Further, as the iron-catechol network is stretched, it doesn’t store the energy, so when the tension is released, the material doesn’t bounce back like a rubber band, but rather, dissipates the energy. The material slowly recovers to reassume its original shape, much like a viscoelastic material, such as memory foam, does after the pressure on it is released.
Similar previous efforts, also inspired by the mussel’s cuticle chemistry, were limited to wet, soft systems such as hydrogels. Here, though, the researchers incorporated iron coordination bonds into a dry polymeric system of a type that could potentially be substituted for stiff but brittle materials, especially in impact- and torsion-related applications.
“A material having that characteristic, called an ‘energy-dissipative plastic,’ is useful for coatings,” said Cristiani, a PhD student in Israelachvili’s lab. “It would make a great cell-phone case because it would absorb a large amount of energy, so your phone would be less likely to break upon impact with the floor and would be protected.”
The dry system the researchers used is important for a couple of reasons. In a wet system, the network absorbs water, causing the polymer chains to stretch, so that not much extra flexibility remains. But with a dry material, the amorphous spaghetti-like strands are initially very compact, with a lot of room to stretch. When the iron cross-links are added to strengthen the polymer, the stretchiness of the dry material is not compromised, because those bonds can break, so the polymer chains are not locked in place. Additionally, removing the water from the network results in the catechol and iron being closer together and able to form regions of high connectivity, which improves the mechanical properties.
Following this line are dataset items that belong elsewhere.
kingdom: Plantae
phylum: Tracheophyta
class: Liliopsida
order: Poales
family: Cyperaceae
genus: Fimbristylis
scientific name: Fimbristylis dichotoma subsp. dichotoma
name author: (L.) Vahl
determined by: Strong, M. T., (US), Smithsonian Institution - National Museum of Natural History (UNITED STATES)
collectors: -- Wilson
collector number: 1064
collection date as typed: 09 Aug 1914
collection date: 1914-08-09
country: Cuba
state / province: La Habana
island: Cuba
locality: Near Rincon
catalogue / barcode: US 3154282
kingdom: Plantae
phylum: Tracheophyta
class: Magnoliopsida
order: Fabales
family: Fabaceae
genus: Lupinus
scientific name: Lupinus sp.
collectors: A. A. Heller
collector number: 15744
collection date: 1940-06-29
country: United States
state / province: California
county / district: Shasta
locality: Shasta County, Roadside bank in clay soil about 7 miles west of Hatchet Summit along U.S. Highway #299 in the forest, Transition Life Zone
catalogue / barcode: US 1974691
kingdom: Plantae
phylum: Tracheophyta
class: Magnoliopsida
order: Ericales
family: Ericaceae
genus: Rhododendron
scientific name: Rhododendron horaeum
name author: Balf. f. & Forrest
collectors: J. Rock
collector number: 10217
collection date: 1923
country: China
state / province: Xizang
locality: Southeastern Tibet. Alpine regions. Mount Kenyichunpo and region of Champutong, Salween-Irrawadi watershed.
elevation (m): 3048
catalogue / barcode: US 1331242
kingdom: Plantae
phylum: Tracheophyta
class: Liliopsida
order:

Emmanouela Filippidi and Thomas R. Cristiani
To see how iron-enhanced cross-links used in their dry network would behave in a wet network, the researchers measured the mechanical properties of an iron-treated hydrogel. “We found that the wet network was 25 times less stiff and broke at five times shorter elongation than a similarly constructed dry network,” explained Filippidi, a postdoctoral researcher in the Valentine lab.
“That's an interesting result, but an expected one,” she added, “What’s really striking is what happened when we compared the dry network before and after adding iron. Not only did it maintain its stretchiness, but it also became eight hundred times stiffer and one hundred times tougher in the presence of these reconfigurable iron-catechol bonds! That was unexpected.”
“This difference between response in wet and dry systems is huge and makes our approach a game-changer in terms of synthesizing useful engineering materials for high-impact applications,” said Valentine, adding that she attributes the success of the project to the team's "multidisciplinary, deeply collaborative" approach.